Followed by television cameras we were shuffling into the ballroom, hung with old gold-and-crimson tapestries. On the orchestra dais, richly caparisoned, the committee was already seated, Wilfrid inconspicuous at one end. The rest of us found chairs in the long, curved rows beneath, and, perhaps in kindness, Trilling seated himself beside me, for which I was almost tearfully grateful. ‘They say,’ his voice was soft but with each word distinct, pointed, ‘that we can expect, by my standards, an unusually fine dinner. Before that…’ His shrug was rueful, in civilized good-humoured forbearance. Then, as if reminding me, he indicated people of whom I had never heard – Nathalie Sarrault, Roland Barthes, Georges Bataille, Maurice Blanchot… I was reassured when he confessed his unfamiliarity with Paris. ‘I hope you can tell me…’

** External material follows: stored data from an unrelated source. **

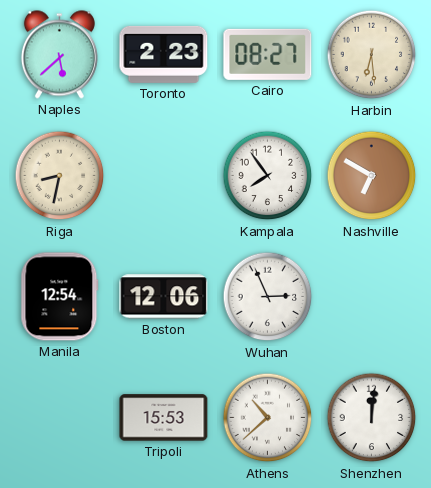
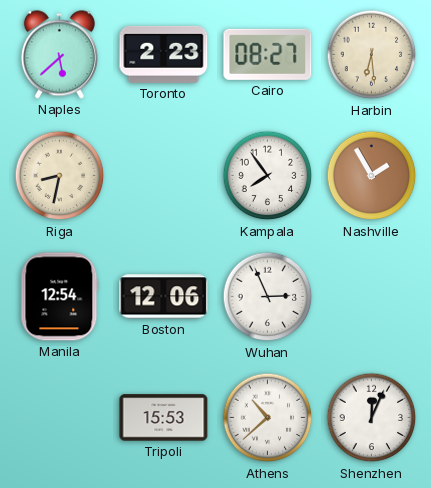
Nashville: 6:50 -> 1:55
Shenzhen: 12:01 -> 12:04
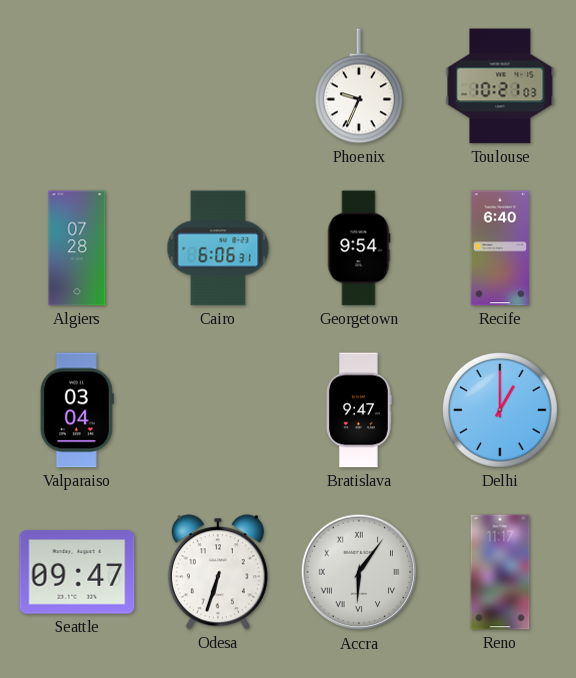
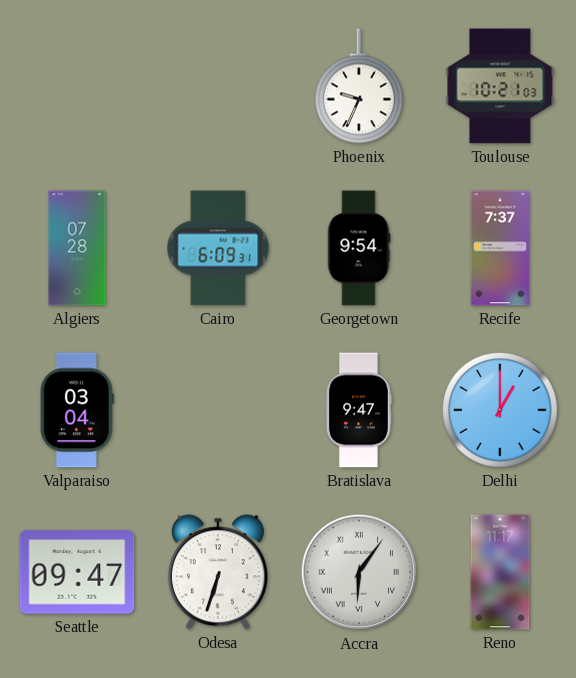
Cairo: 6:06 -> 6:09
Recife: 6:40 -> 7:37
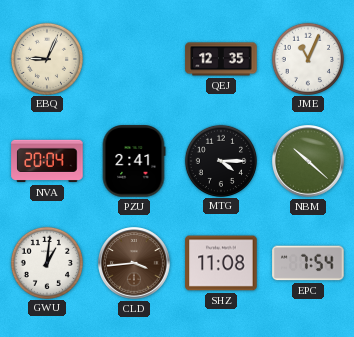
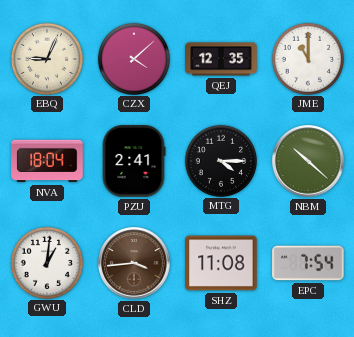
CZX: none -> 4:08
JME: 11:04 -> 11:00
NVA: 20:04 -> 18:04
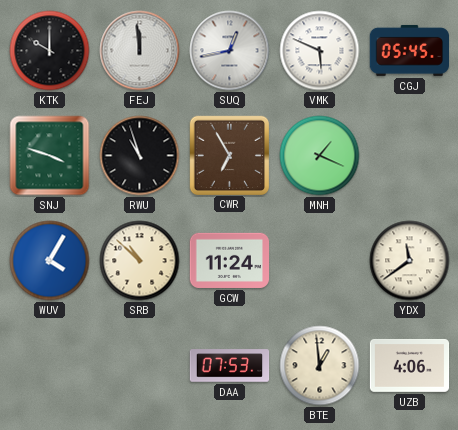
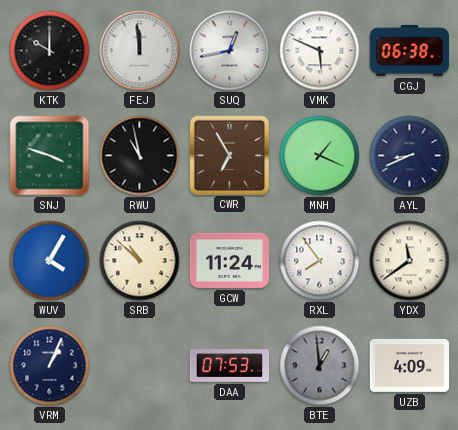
CGJ: 05:45 -> 06:38
RWU: 10:57 -> 10:58
AYL: none -> 8:41
RXL: none -> 7:54
VRM: none -> 1:04
BTE dial: cream -> grey
UZB: 4:06 -> 4:09
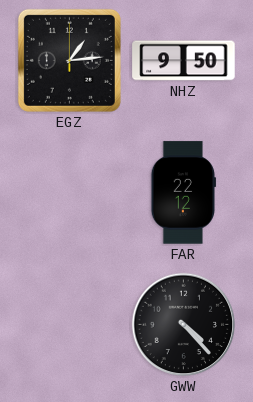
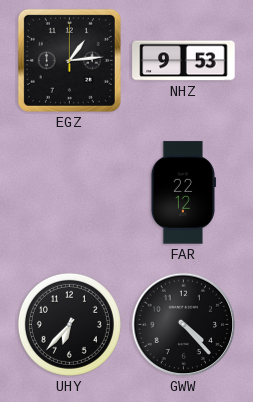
NHZ: 9:50 -> 9:53
UHY: none -> 6:37
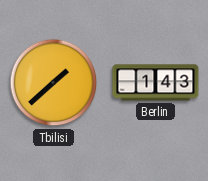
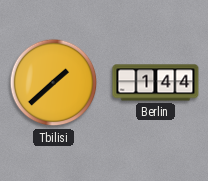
Berlin: 1:43 -> 1:44
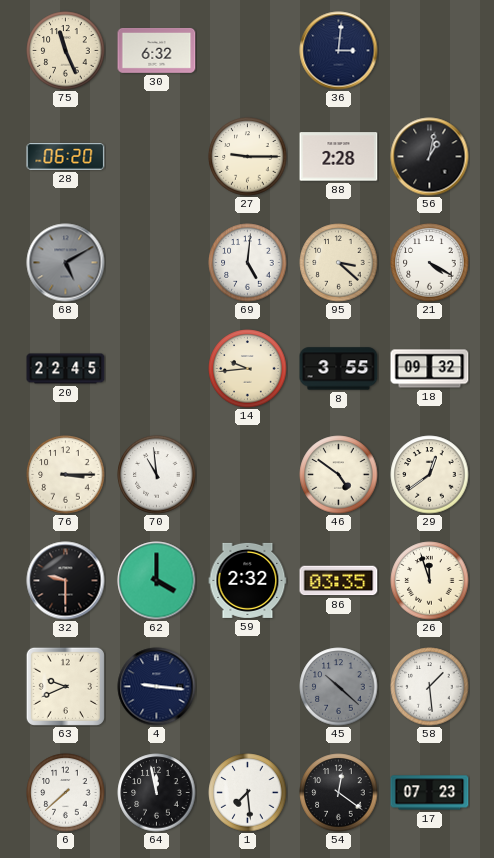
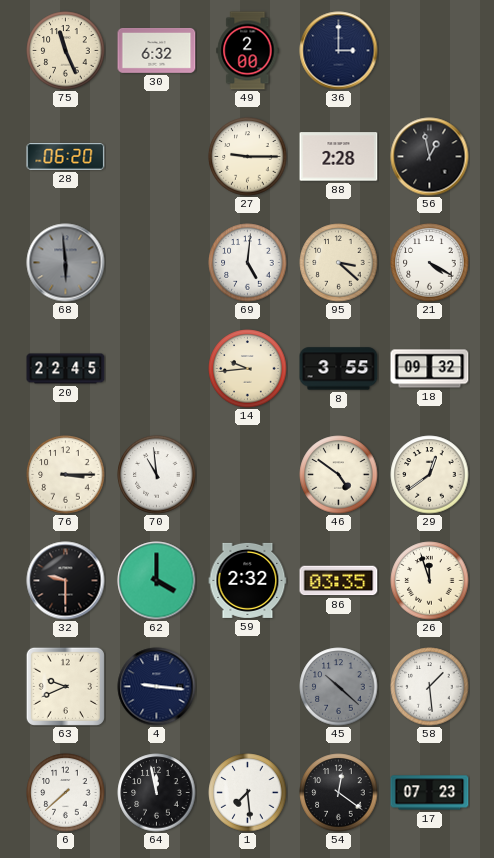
49: none -> 2:00
36: 3:01 -> 3:00
56: 1:02 -> 12:58
68: 5:10 -> 5:59
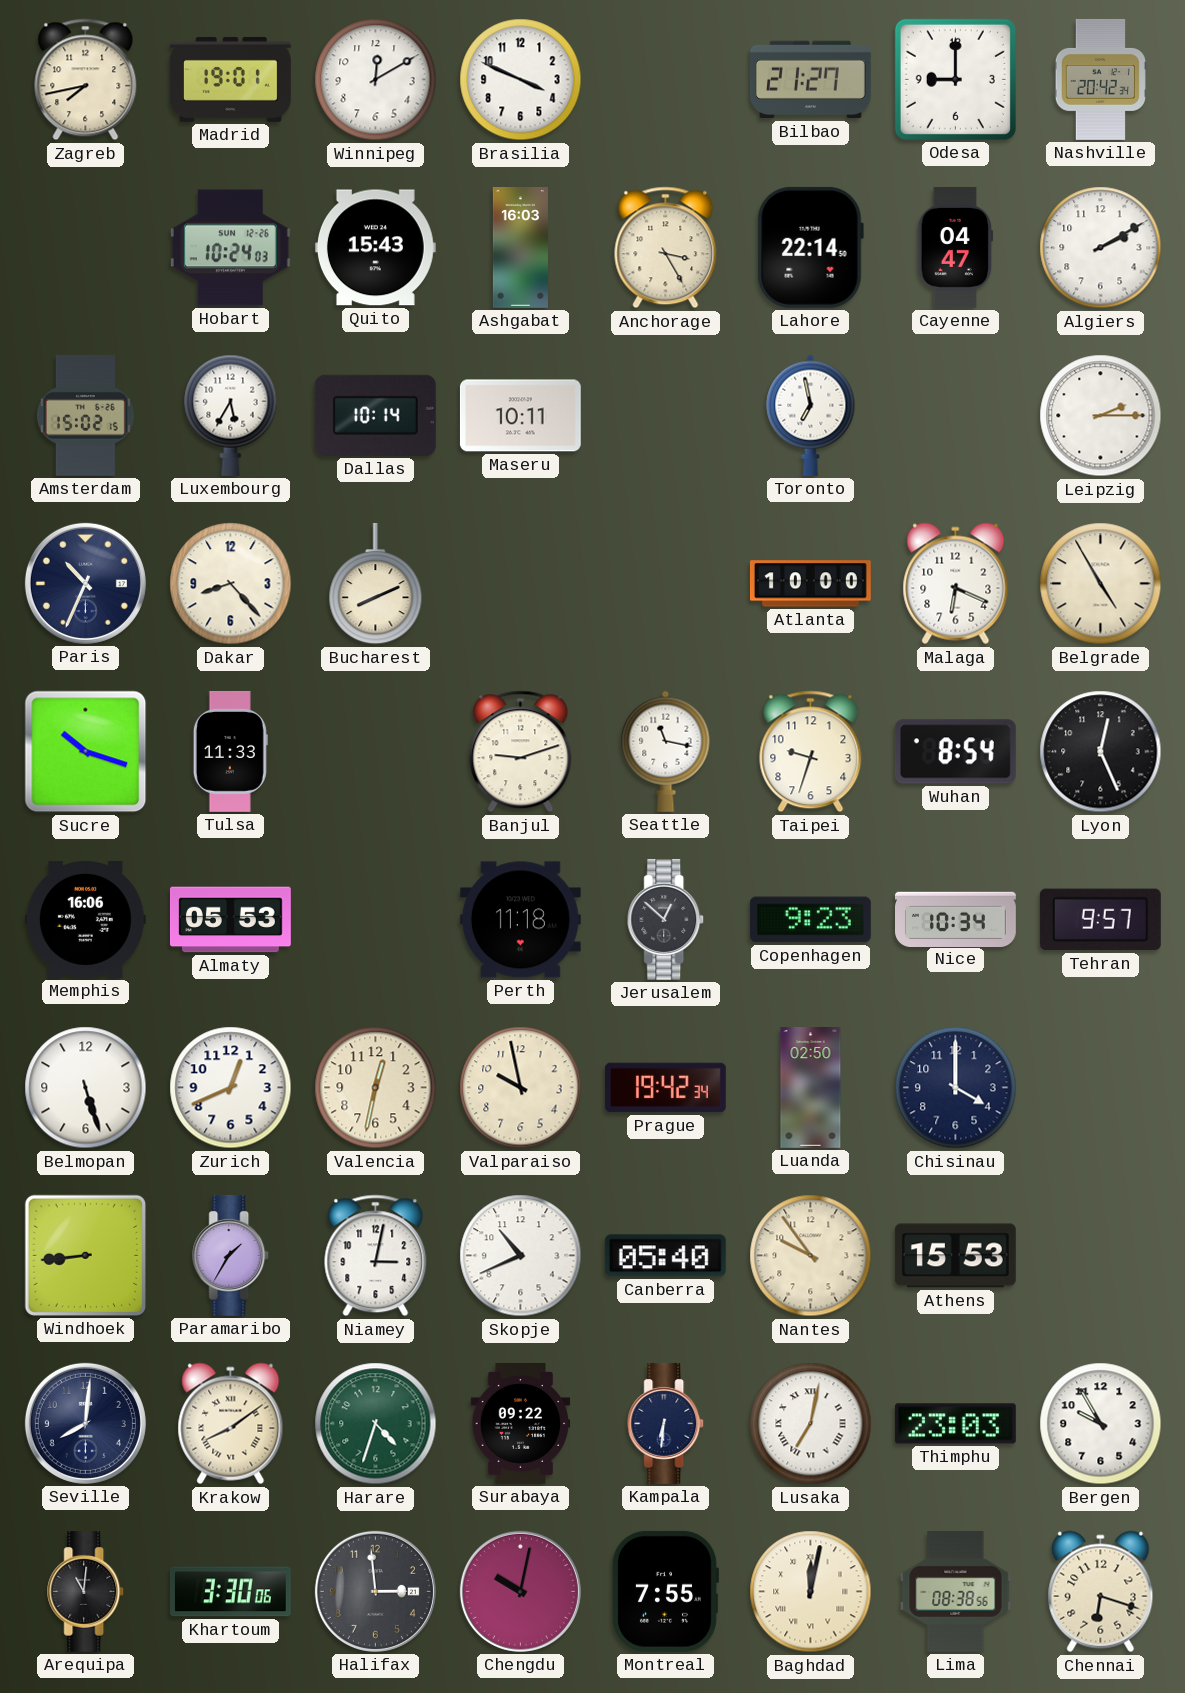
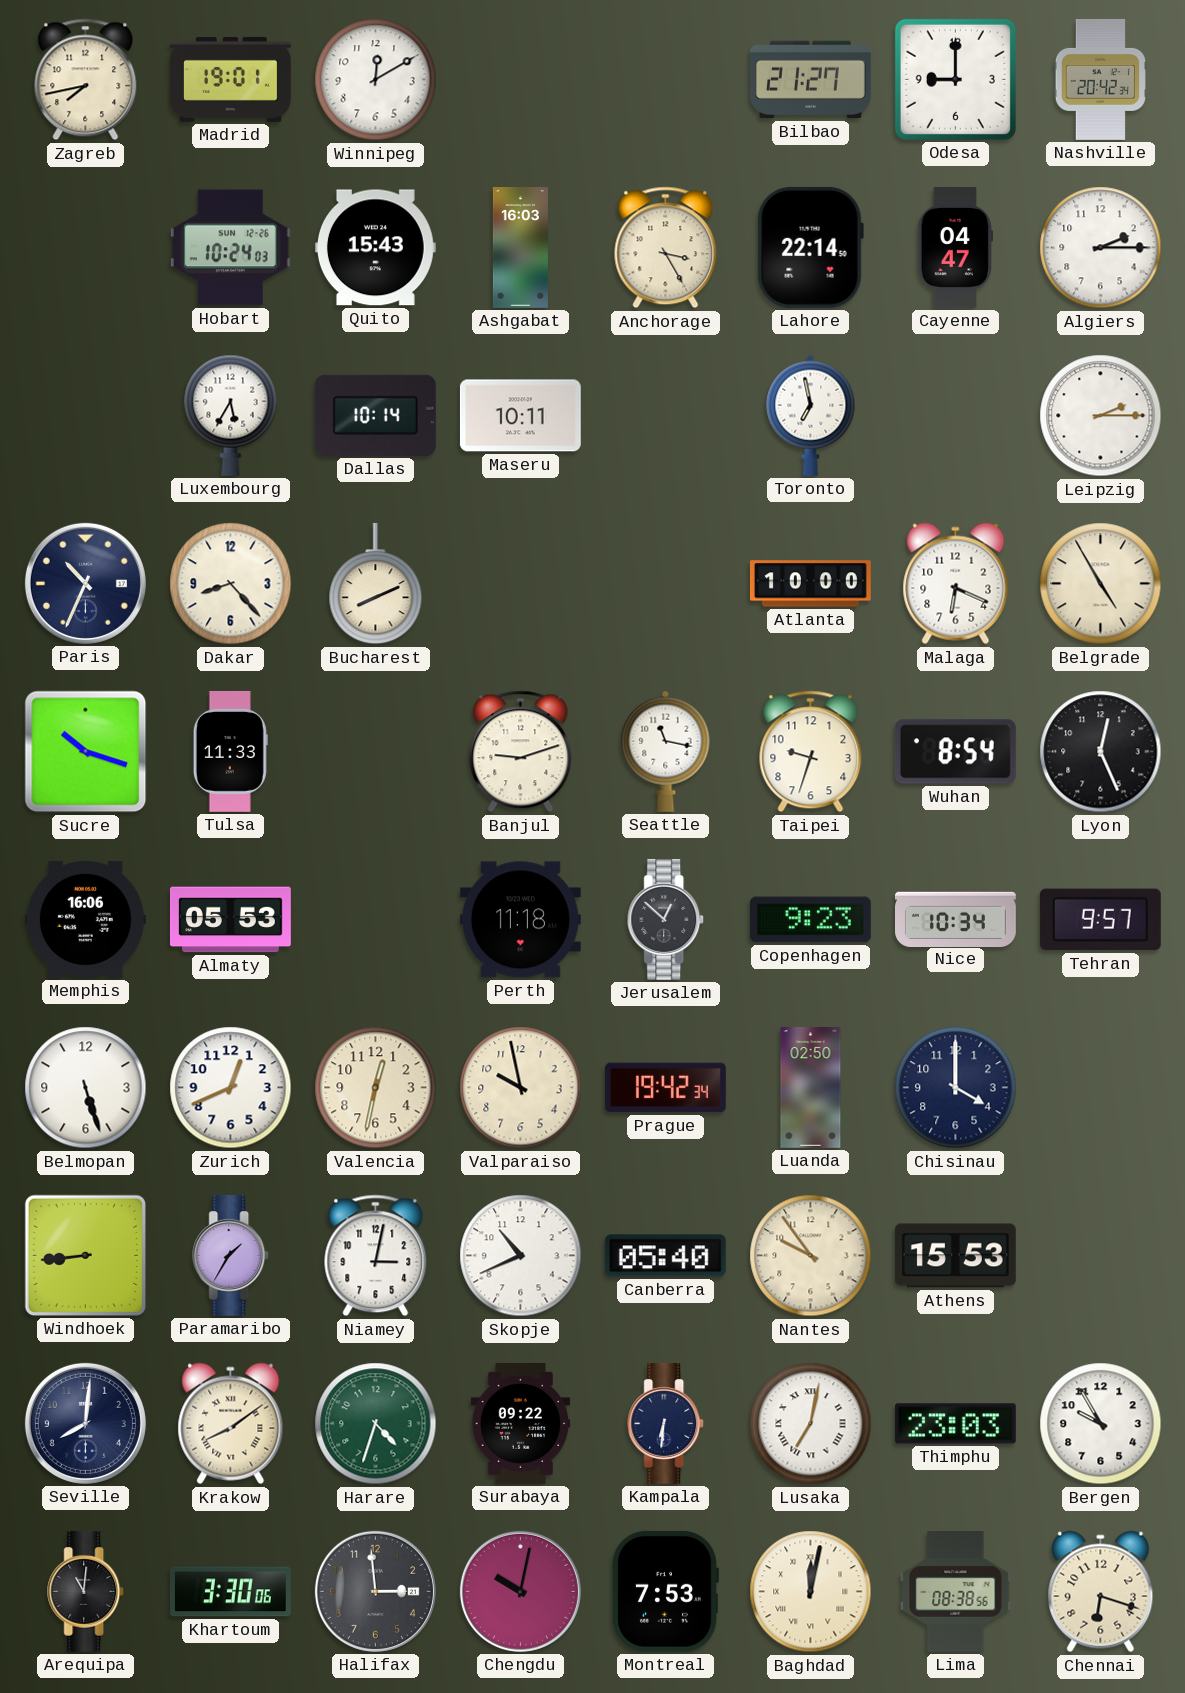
Brasilia: 3:49 -> none
Algiers: 2:10 -> 2:15
Amsterdam: 15:02 -> none
Montreal: 7:55 -> 7:53
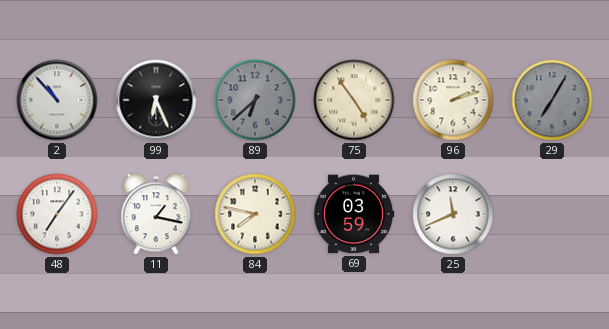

His preliminary shrug was justified. The morning’s chairman, a Brazilian novelist, bright yellow, with few hairs, plenty of stomach, read telegrams, wholesome but repetitive. Truman, de Gaspari, Nehru, Monnet; from Attlee, Hannah Arendt and Churchill, who aroused the loudest acclaim. Then from the UN Secretary General and a recorded sermon from Thomas Mann, during which Malraux, a row ahead, sat with arms sternly folded. Now an American citizen, Mann reminded us of the traditional values and value of Old Germany. This elicited much approval, save from Malraux. Not so the congratulations from Jung, received in unpleasant silence. Even I remembered his pre-war salute to the SS, as a knightly caste, spiritual élite, outriders of the New Order and who had mocked Stauffenberg and the July Plotters as lions quarrelling over a hunk of raw meat. The vision of them gasping and twitching on the rope was a frozen glance from the unspeakable.